Dynamic programming is a method for solving complex problems by breaking them down into simpler subproblems. It is applicable to problems exhibiting the properties of overlapping subproblems and optimal substructure. When applicable, the method takes far less time than naive methods (ie, DFS) that don't take advantage of the subproblem overlap.

The idea behind dynamic programming is quite simple. In general, to solve a given problem, we need to solve different parts of the problem (subproblems), then combine the solutions of the subproblems to reach an overall solution. Often when using a more naive method, many of the subproblems are generated and solved many times. The dynamic programming approach seeks to solve each subproblem only once, thus reducing the number of computations: once the solution to a given subproblem has been computed, it is stored or "memo-ized": the next time the same solution is needed, it is simply looked up. This approach is especially useful when the number of repeating subproblems grows exponentially as a function of the size of the input.

The first step to solve a problem is to divide it into subproblem. For the LCS problem, we can do it the following way:

For the two string s1[0....m] and s2[0....n], for any two indices p(0≤p≤m) for s1 and q(0≤q≤n) for s2, we can divide the problem LCS[p][q] (which says get me the length of LCS of s1 and s2 starting from 0 to p and 0 to q respectively) the following way:

We will start from the end to the start. The first call should be LCS[m][n]. The subproblems are:
LCS[p][q] = 1 + LCS[p-1][q-1], if s1[p]==s2[q], which implies that if s1[p] and s2[q] matches, we already got a match, we will take that match (thus the addition with 1) and get the LCS length of the remaining string (thus the decreasing the indices of both the string).

In case s1[p] and s2[q] are different we need to try with two different way, decreasing either one of the indices and keep the rest index as it is and take the maximum.
LCS[p][q] = max(LCS[p-1][q], LCS[p][q-1]). We are taking the max one because we are looking for longest common subsequence.

And the base case would be LCS[p][q]=0 if either p or q is less than zero.

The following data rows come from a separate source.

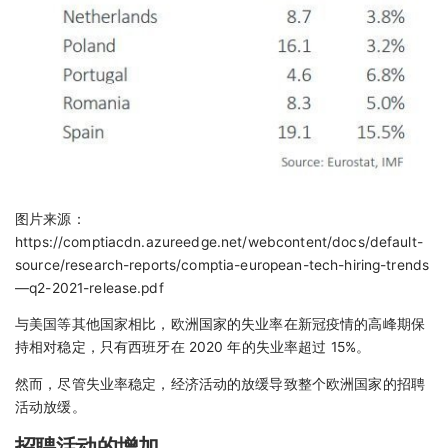
图片来源：
https://comptiacdn.azureedge.net/webcontent/docs/default-
source/research-reports/comptia-european-tech-hiring-trends
—q2-2021-release.pdf
与美国等其他国家相比，欧洲国家的失业率在新冠疫情的高峰期保
持相对稳定，只有西班牙在 2020 年的失业率超过 15%。
然而，尽管失业率稳定，经济活动的放缓导致整个欧洲国家的招聘
活动放缓。
招聘活动的增加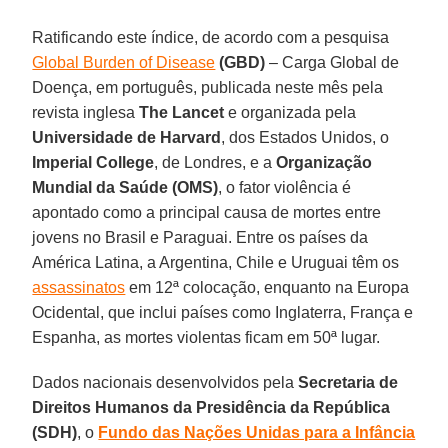
Ratificando este índice, de acordo com a pesquisa
Global Burden of Disease
(GBD)
– Carga Global de
Doença, em português, publicada neste mês pela
revista inglesa
The Lancet
e organizada pela
Universidade de Harvard
, dos Estados Unidos, o
Imperial College
, de Londres, e a
Organização
Mundial da Saúde (OMS)
, o fator violência é
apontado como a principal causa de mortes entre
jovens no Brasil e Paraguai. Entre os países da
América Latina, a Argentina, Chile e Uruguai têm os
assassinatos
em 12ª colocação, enquanto na Europa
Ocidental, que inclui países como Inglaterra, França e
Espanha, as mortes violentas ficam em 50ª lugar.
Dados nacionais desenvolvidos pela
Secretaria de
Direitos Humanos da Presidência da República
(SDH)
, o
Fundo das Nações Unidas para a Infância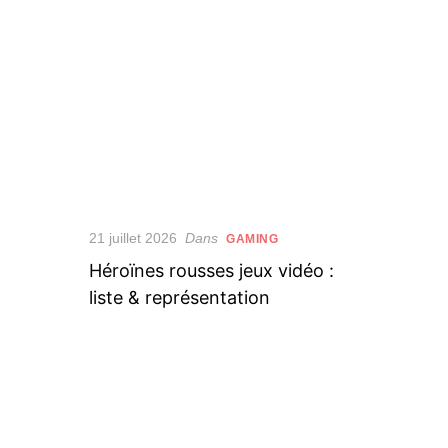
Posted
21 juillet 2026
Dans
GAMING
on
Héroïnes rousses jeux vidéo :
liste & représentation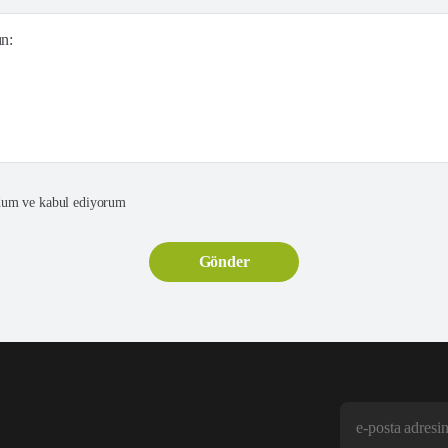
ın:
um ve kabul ediyorum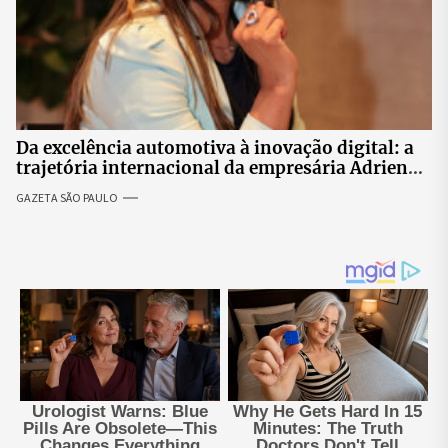
Da excelência automotiva à inovação digital: a
trajetória internacional da empresária Adriene
Silva
GAZETA SÃO PAULO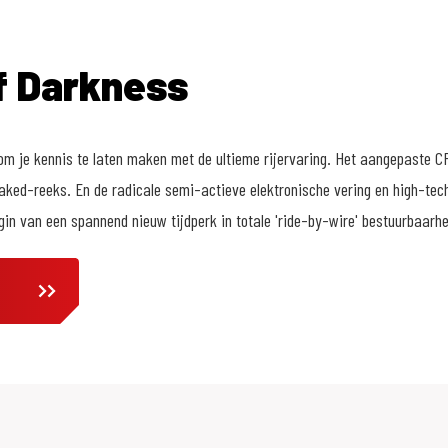
f Darkness
om je kennis te laten maken met de ultieme rijervaring. Het aangepaste C
aked-reeks. En de radicale semi-actieve elektronische vering en high-tech
in van een spannend nieuw tijdperk in totale 'ride-by-wire' bestuurbaarhe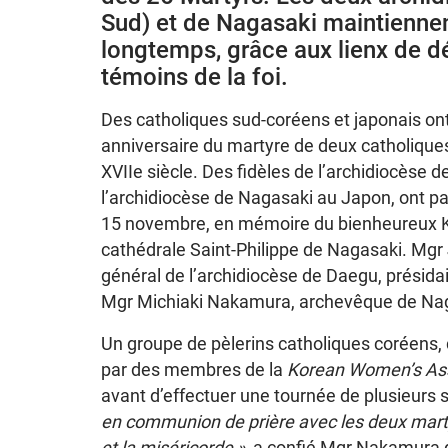
Sud) et de Nagasaki maintienne
longtemps, grâce aux lienx de d
témoins de la foi.
Des catholiques sud-coréens et japonais 
anniversaire du martyre de deux catholiques
XVIIe siècle. Des fidèles de l’archidiocèse 
l’archidiocèse de Nagasaki au Japon, ont pa
15 novembre, en mémoire du bienheureux Kai
cathédrale Saint-Philippe de Nagasaki. Mgr
général de l’archidiocèse de Daegu, présidai
Mgr Michiaki Nakamura, archevêque de Na
Un groupe de pèlerins catholiques coréens,
par des membres de la
Korean Women’s Ass
avant d’effectuer une tournée de plusieurs 
en communion de prière avec les deux mart
et la miséricorde »,
a confié Mgr Nakamura 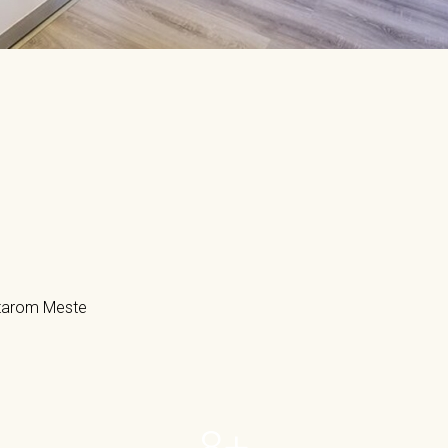
Starom Meste
8+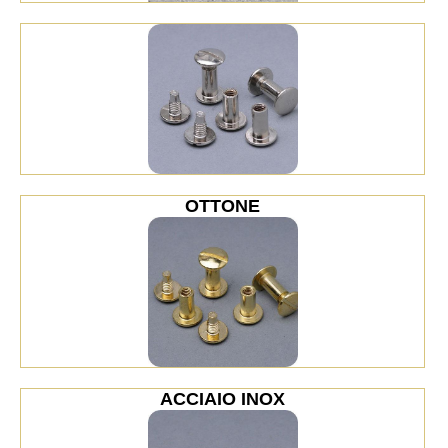
OTTONE
ACCIAIO INOX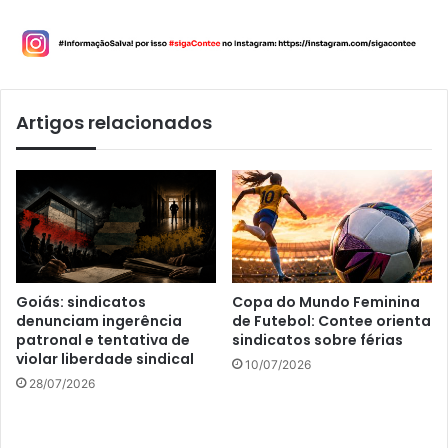
Artigos relacionados
Goiás: sindicatos
Copa do Mundo Feminina
denunciam ingerência
de Futebol: Contee orienta
patronal e tentativa de
sindicatos sobre férias
violar liberdade sindical
10/07/2026
28/07/2026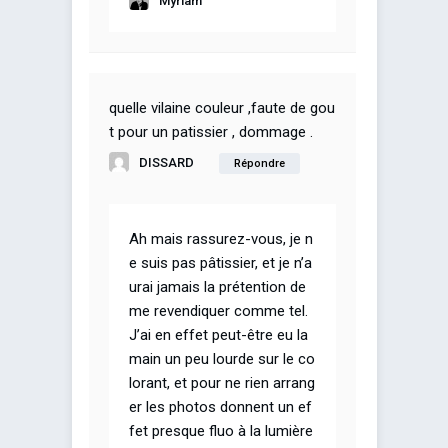
Myriam
quelle vilaine couleur ,faute de gou
t pour un patissier , dommage .
DISSARD
Répondre
Ah mais rassurez-vous, je n
e suis pas pâtissier, et je n’a
urai jamais la prétention de
me revendiquer comme tel.
J’ai en effet peut-être eu la
main un peu lourde sur le co
lorant, et pour ne rien arrang
er les photos donnent un ef
fet presque fluo à la lumière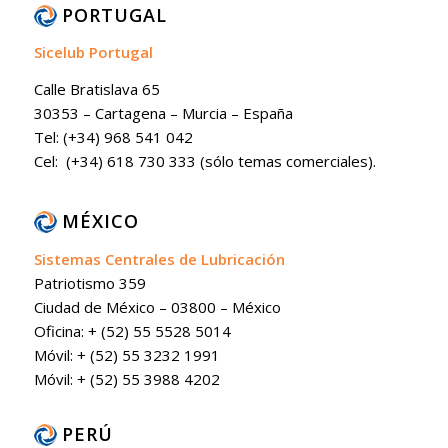
PORTUGAL
Sicelub Portugal
Calle Bratislava 65
30353 – Cartagena – Murcia – España
Tel: (+34) 968 541 042
Cel: (+34) 618 730 333 (sólo temas comerciales).
MÉXICO
Sistemas Centrales de Lubricación
Patriotismo 359
Ciudad de México – 03800 – México
Oficina: + (52) 55 5528 5014
Móvil: + (52) 55 3232 1991
Móvil: + (52) 55 3988 4202
PERÚ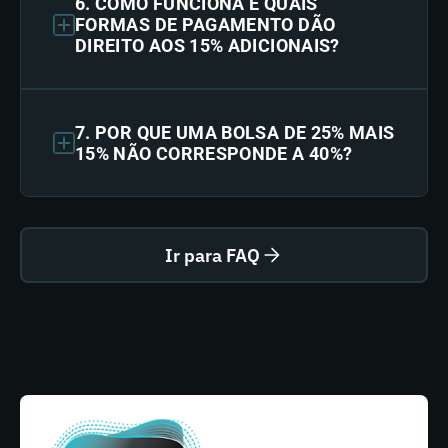
6. COMO FUNCIONA E QUAIS
FORMAS DE PAGAMENTO DÃO
DIREITO AOS 15% ADICIONAIS?
7. POR QUE UMA BOLSA DE 25% MAIS
15% NÃO CORRESPONDE A 40%?
Ir para FAQ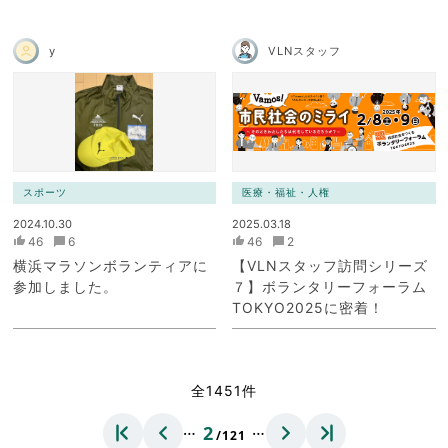
y
VLNスタッフ
スポーツ
医療・福祉・人権
2024.10.30
2025.03.18
46
6
46
2
横浜マラソンボランティアに
【VLNスタッフ訪問シリーズ
参加しました。
７】ボランタリーフォーラム
TOKYO2025に密着！
全1451件
…
…
2
/121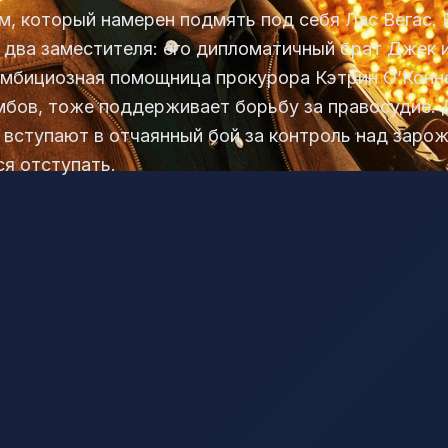
м, который намерен подмять под себя Лас Вегас.
два заместителя: его дипломатичный брат Джек и
Амбициозная помощница прокурора Кэтрин О’Конне
мбов, тоже поддерживает борьбу за правосудие.
вступают в отчаянный бой за контроль над зарож
я отступать.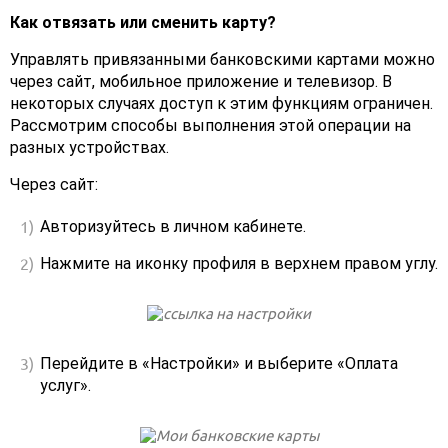
Как отвязать или сменить карту?
Управлять привязанными банковскими картами можно
через сайт, мобильное приложение и телевизор. В
некоторых случаях доступ к этим функциям ограничен.
Рассмотрим способы выполнения этой операции на
разных устройствах.
Через сайт:
Авторизуйтесь в личном кабинете.
Нажмите на иконку профиля в верхнем правом углу.
Перейдите в «Настройки» и выберите «Оплата
услуг».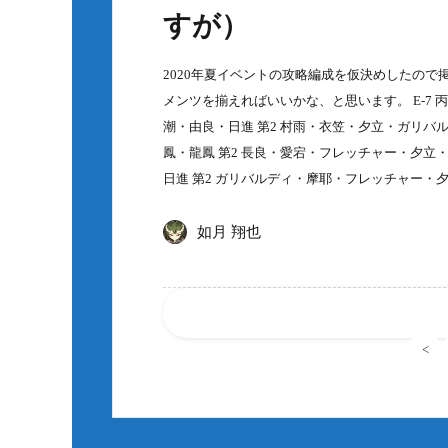
すが）
2020年夏イベントの攻略編成を仮決めしたので掲
メンツを揃えればいいかな、と思います。 E-7 丙
潮・由良・日進 第2 村雨・衣笠・夕立・ガリバル
鳳・龍鳳 第2 長良・愛宕・フレッチャー・夕立・
日進 第2 ガリバルディ・摩耶・フレッチャー・夕立
如月 翔也
<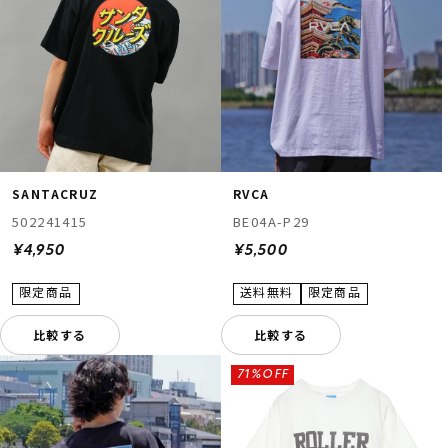
SANTACRUZ
RVCA
502241415
BE04A-P29
¥4,950
¥5,500
比較する
比較する
71%OFF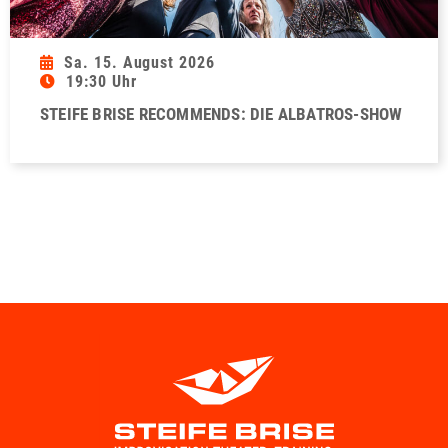
Sa. 15. August 2026
19:30 Uhr
STEIFE BRISE RECOMMENDS: DIE ALBATROS-SHOW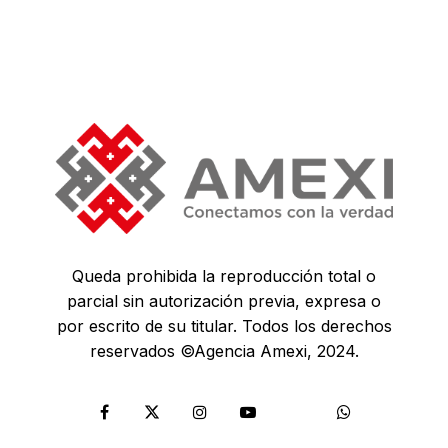
Queda prohibida la reproducción total o
parcial sin autorización previa, expresa o
por escrito de su titular. Todos los derechos
reservados ©Agencia Amexi, 2024.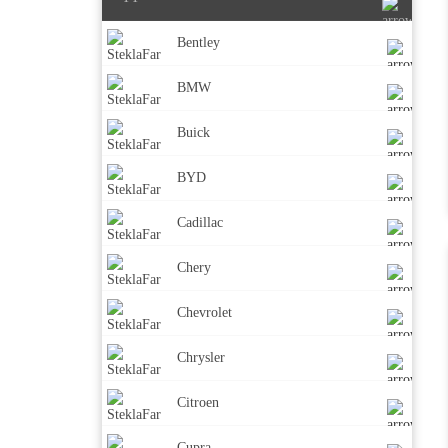
Bentley
BMW
Buick
BYD
Cadillac
Chery
Chevrolet
Chrysler
Citroen
Cupra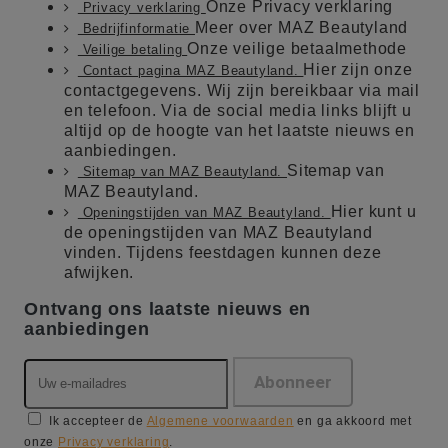
Onze Privacy verklaring
Privacy verklaring
Meer over MAZ Beautyland
Bedrijfinformatie
Onze veilige betaalmethode
Veilige betaling
Hier zijn onze
Contact pagina MAZ Beautyland.
contactgegevens. Wij zijn bereikbaar via mail
en telefoon. Via de social media links blijft u
altijd op de hoogte van het laatste nieuws en
aanbiedingen.
Sitemap van
Sitemap van MAZ Beautyland.
MAZ Beautyland.
Hier kunt u
Openingstijden van MAZ Beautyland.
de openingstijden van MAZ Beautyland
vinden. Tijdens feestdagen kunnen deze
afwijken.
Ontvang ons laatste nieuws en
aanbiedingen
Ik accepteer de
Algemene voorwaarden
en ga akkoord met
onze
Privacy verklaring
.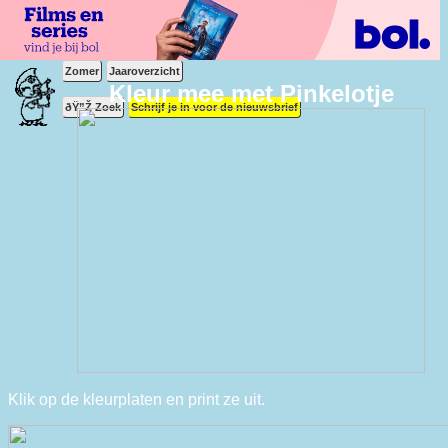
Zomer
Jaaroverzicht
Kleur mee met Pinkelotje
ðŸ”Ž Zoek
Schrijf je in voor de nieuwsbrief
Klik op de kleurplaten en print ze uit.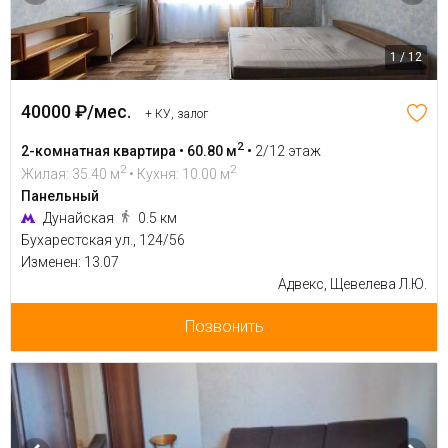
1 / 12
40000 ₽/мес.
+ КУ, залог
2
2-комнатная квартира • 60.80 м
•
2/12 этаж
2
2
Жилая: 35.40 м
• Кухня: 10.00 м
Панельный
Дунайская
0.5 км
Бухарестская ул., 124/56
Изменен: 13.07
Адвекс, Щевелева Л.Ю.
Позвонить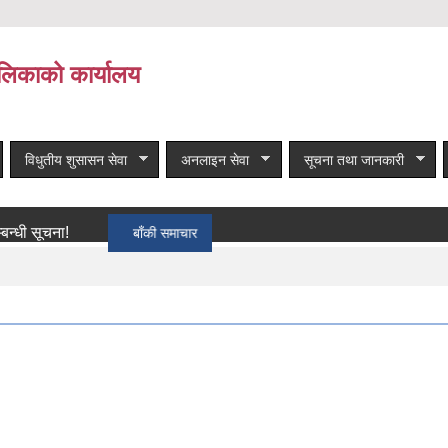
लिकाको कार्यालय
विधुतीय शुसासन सेवा
अनलाइन सेवा
सूचना तथा जानकारी
ना!
बाँकी समाचार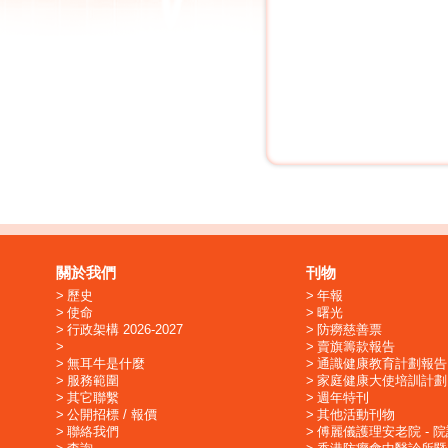
關於我們
刊物
歷史
年報
使命
曙光
行政架構 2026-2027
防癆慈善票
賣旗籌款報告
無耳牛是什麼
通識健康教育計劃報告
服務範圍
家庭健康大使培訓計劃
其它聯繫
週年特刊
公開招標 / 報價
其他活動刊物
聯絡我們
傅麗儀護理安老院 - 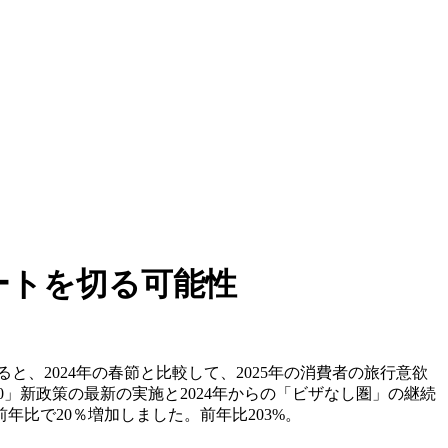
ートを切る可能性
ると、2024年の春節と比較して、2025年の消費者の旅行意欲
」新政策の最新の実施と2024年からの「ビザなし圏」の継続
比で20％増加しました。前年比203%。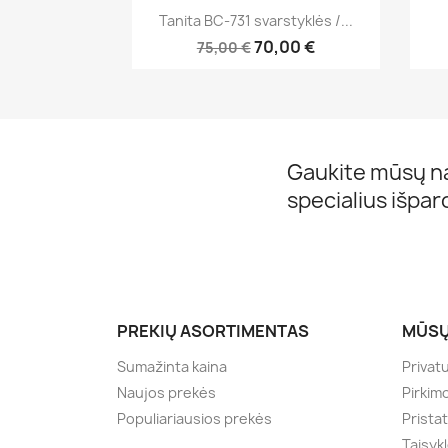
Greita peržiūra

Tanita BC-731 svarstyklės /...
70,00 €
75,00 €
Gaukite mūsų na
specialius išpa
PREKIŲ ASORTIMENTAS
MŪSŲ
Sumažinta kaina
Privat
Naujos prekės
Pirkim
Populiariausios prekės
Prista
Taisyk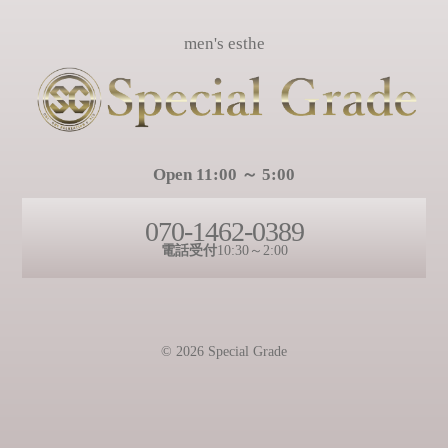
men's esthe
Open 11:00 ～ 5:00
070-1462-0389
電話受付
10:30～2:00
© 2026 Special Grade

We can formulate the problem the following way:
LCS(p, q)
{
	if p==-1 or q ==-1	// base case
		return 0

	if s1[p] == s2[q]	// match case
		return 1 + LCS(p-1, q-1)			
	
	else				
		return MAX( LCS(p-1, q), LCS(p, q-1) )
}

Memoization

A same subproblem may be called many times. For example, LCS[2][4] can be called from LCS[2][5], LCS[3][4] and LCS[3][5]. Again these 3 subproblems can be called many times from other subproblems. So, rather than calculating LCS[2][4] everytime, we can remember the value so that we can use them next times the same problem is called. This technique is called memoization (not memorization). Without memoization, dynamic program would run in exponential time.

Here we are modifying the previous code to allow memoization, we are using a global CACHE[0...m][0...n].
Initialize full CACHE[][] with -1
LCS(p, q)
{
	if p==-1 or q ==-1	// base case
		return 0
		
	if CACHE[p][q] not equal -1 // this subproblem is already solved, return the cached value from here
		return CACHE[p][q]
		
	if s1[p] == s2[q]	// match case
		return CACHE[p][q] = 1 + LCS(p-1, q-1)			
	
	else				
		return CACHE[p][q] = MAX( LCS(p-1, q), LCS(p, q-1) )
}

Tracing the result

The LCS[m][n] would give us the length of the LCS. But how do we find out the exact LCS string? For LCS problem, we are dividing a problem into three subproblem. We will need to mark every time which subproblem we are choosing. The three subproblems are 1)match case, 2)decrease s1 and 3)decrease s2. We will use another matrix array Direction[0...m][0...n] and mark the result the following way:
Initialize full CACHE[][] with -1
Initialize full Direction[][] with -1
LCS(p, q)
{
	if p==-1 or q ==-1	// base case
		return 0
		
	if CACHE[p][q] not equal -1 // this subproblem is already solved, return the cached value from here
		return CACHE[p][q]
		
	if s1[p] == s2[q]	// match case
	
		Direction[p][q] = MATCH_CASE
		return CACHE[p][q] = 1 + LCS(p-1, q-1)	

	else				
	
		v1 = LCS(p-1, q)
		v2 = LCS(p, q-1)
		
		if v1 > v2	// decrease s1 case
			Direction[p][q] = DECREASE_FIRST_STRING
			CACHE[p][q] = v1 
		else		// decrease s2 case
			Direction[p][q] = DECREASE_SECOND_STRING
			CACHE[p][q] = v2
			
		return CACHE[p][q]
}
After all the marking of direction done, we can print the LCS with calling PrintPath(m, n):
PrintPath(p, q)
{	
	if Direction[p][q] == MATCH_CASE	
	
		PrintPath(p-1, q-1)
		print(s1[p]) // or print(s2[q]) they are same
	
	elseif Direction[p][q] == DECREASE_FIRST_STRING
		
		PrintPath(p-1, q)

	elseif Direction[p][q] == DECREASE_SECOND_STRING
			
		PrintPath(p, q-1)
	
}